Ethics Before the State
Yamamoto engages with Western thinkers like Thomas Hobbes (who saw pre-state life as a “war of all against all” resolved by social contract), Rousseau, Nietzsche, and others. He argues that these theories overlook indigenous ethics that emerge organically in pagan, tribal societies rooted in animism, ancestor worship, and kinship.
In such societies:
Kin groups are transcendental entities spanning the living and the dead (ancestor-gods).
Revenge and blood sacrifice appease divine wrath.
Hospitality and commensality link humans to the divine.
The Kanun, functioning effectively for centuries, suggests that ethics and social order can arise spontaneously from cultural and religious traditions rather than solely from centralized authority. Yamamoto posits that these concepts—hospitality to strangers, the sanctity of oaths and honor, and restorative justice—may represent a widespread “original form” of human ethics found across Eurasia and beyond in primordial times.
Relevance
Though the Kanun was suppressed under communism, elements of blood feuds and besa persist in Albanian cultural memory and occasionally in practice, especially in remote areas or diaspora communities. Yamamoto’s work highlights universal themes: the tension between honor and forgiveness, the power of ritual and shared meals, and how societies without strong institutions maintain order through internalized codes.
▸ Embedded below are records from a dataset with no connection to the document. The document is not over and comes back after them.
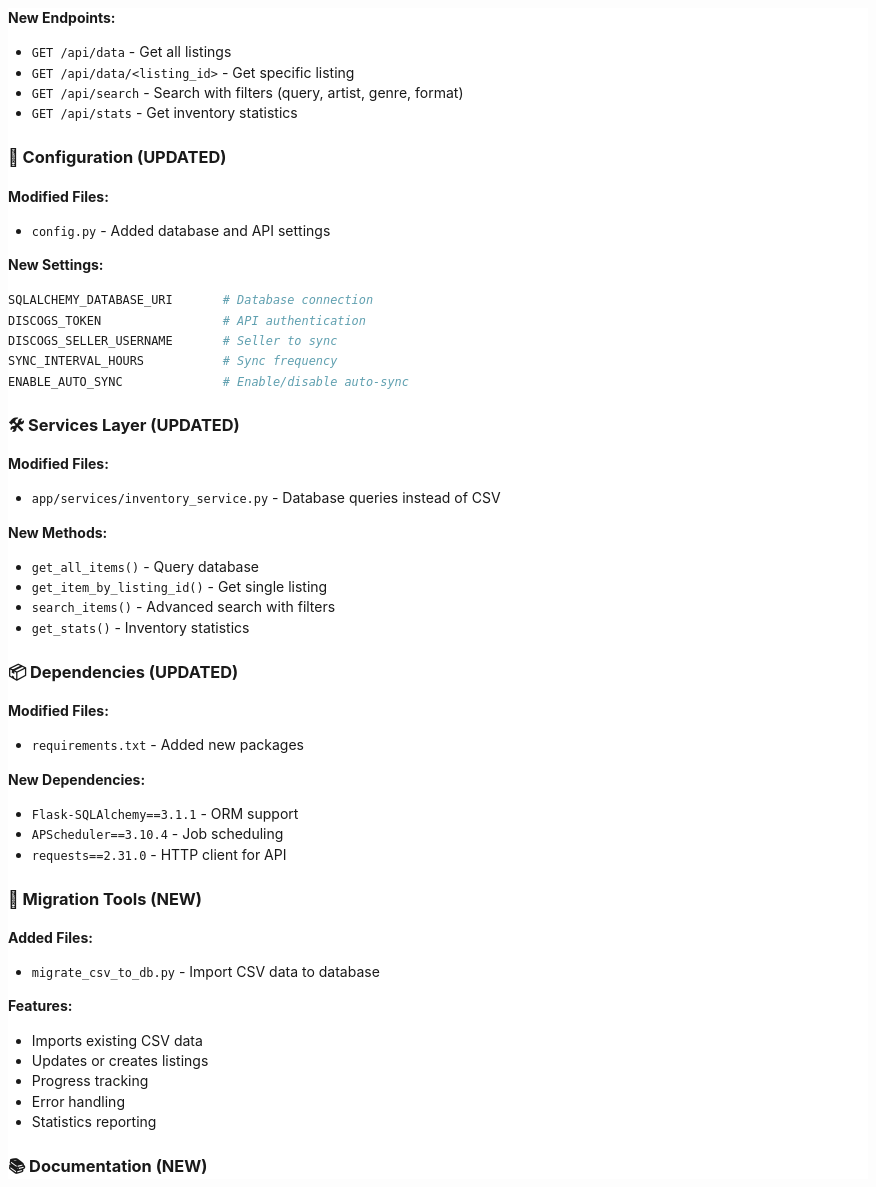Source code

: **New Endpoints:**
- `GET /api/data` - Get all listings
- `GET /api/data/<listing_id>` - Get specific listing
- `GET /api/search` - Search with filters (query, artist, genre, format)
- `GET /api/stats` - Get inventory statistics

### 🔧 Configuration (UPDATED)

**Modified Files:**
- `config.py` - Added database and API settings

**New Settings:**
```python
SQLALCHEMY_DATABASE_URI       # Database connection
DISCOGS_TOKEN                 # API authentication
DISCOGS_SELLER_USERNAME       # Seller to sync
SYNC_INTERVAL_HOURS           # Sync frequency
ENABLE_AUTO_SYNC              # Enable/disable auto-sync
```

### 🛠️ Services Layer (UPDATED)

**Modified Files:**
- `app/services/inventory_service.py` - Database queries instead of CSV

**New Methods:**
- `get_all_items()` - Query database
- `get_item_by_listing_id()` - Get single listing
- `search_items()` - Advanced search with filters
- `get_stats()` - Inventory statistics

### 📦 Dependencies (UPDATED)

**Modified Files:**
- `requirements.txt` - Added new packages

**New Dependencies:**
- `Flask-SQLAlchemy==3.1.1` - ORM support
- `APScheduler==3.10.4` - Job scheduling
- `requests==2.31.0` - HTTP client for API

### 🔄 Migration Tools (NEW)

**Added Files:**
- `migrate_csv_to_db.py` - Import CSV data to database

**Features:**
- Imports existing CSV data
- Updates or creates listings
- Progress tracking
- Error handling
- Statistics reporting

### 📚 Documentation (NEW)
It also fosters cross-cultural appreciation—linking the fierce hospitality of Albanian highlanders with Japanese omotenashi—and invites reflection on modern questions: How do we build trust and justice in fragmented societies? What role do honor, ritual, and personal obligation play alongside formal law?
Yamamoto’s article remains a thought-provoking contribution to anthropology, ethics, and comparative cultural studies, reminding us that “primitive” customary laws can encode sophisticated moral philosophies worthy of serious consideration.
Further Reading: The full paper is available via Kyushu University’s institutional repository (DOI: 10.15017/4060990). For context on the Kanun itself, see Gjeçov’s compilation or ethnographic works by Edith Durham.